Exposed (2019) is the exploration and interrogation of one's own body while being under the surveillance of an audience. The viewer is asked to lay down face up and trace their own body. They are then recorded with a DSLR camera that is connected to a live feed and projected on to a wall. 
I have become an essentialist in my life. The most essential thing in our lived being our own bodies. We are psychologically obsessed with ourselves whether that is in a positive way or a negative way something I took from Laura Mulvey's essay Visual Pleasure and Narrative Cinema as she explores ideas of Lacan and Freud to define phallocentric politics in film. The directions were explicitly written on the white board for the first viewer, as people lie down on the white board they are wiped away.  I bring inspiration from Richard Serra whose work was notable for being interactive, but in a very dictative manner in being direct with the viewer about how to interact with the work. The directions disappeared, but a precedence was set for the following viewers and even without the directions one can assume what need be done. 

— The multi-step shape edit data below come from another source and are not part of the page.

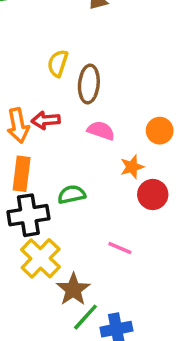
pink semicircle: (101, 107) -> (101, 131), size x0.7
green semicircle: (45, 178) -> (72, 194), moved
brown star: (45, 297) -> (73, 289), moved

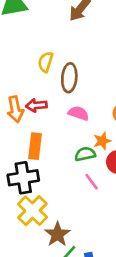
orange rectangle: (22, 174) -> (35, 146), moved
green semicircle: (72, 194) -> (85, 154), moved
pink line: (120, 248) -> (92, 182), moved, turned 30

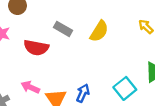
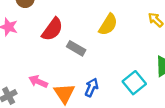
gray rectangle: (63, 29) -> (76, 48), moved
red semicircle: (36, 48) -> (52, 29), moved, turned -65

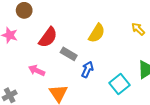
pink arrow: (38, 81) -> (37, 70), moved
blue arrow: (92, 87) -> (87, 69), moved

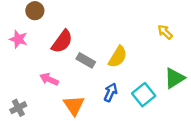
yellow semicircle: (97, 33) -> (118, 57), moved
blue arrow: (87, 69) -> (111, 92), moved

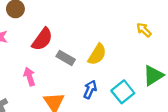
pink arrow: (49, 79) -> (29, 77), turned 48

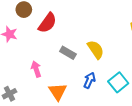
red semicircle: (42, 39) -> (47, 23), moved
yellow semicircle: (97, 54) -> (96, 50), turned -66

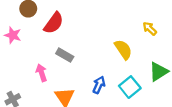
yellow semicircle: (96, 50) -> (123, 50), moved
gray rectangle: (68, 53) -> (65, 55), moved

What is left at the end is a body on the white board. This body lacks gender, personality, age, race, and ability. It is the embodiment of the post-identity utopian society we only read about or project into movies. It is the essentials, a body.
Outside of the exploration of identity is a broader more current exploration of surveillance. 
I gained this idea from looking at the works of Rafael Lozan-Hemmer and his work with people interacting in one space being one work, but the other work being the projection of those people playing in that space for a different viewer. In current political arenas this is a hot topic and it's something that many people are thinking about and building up anxieties over.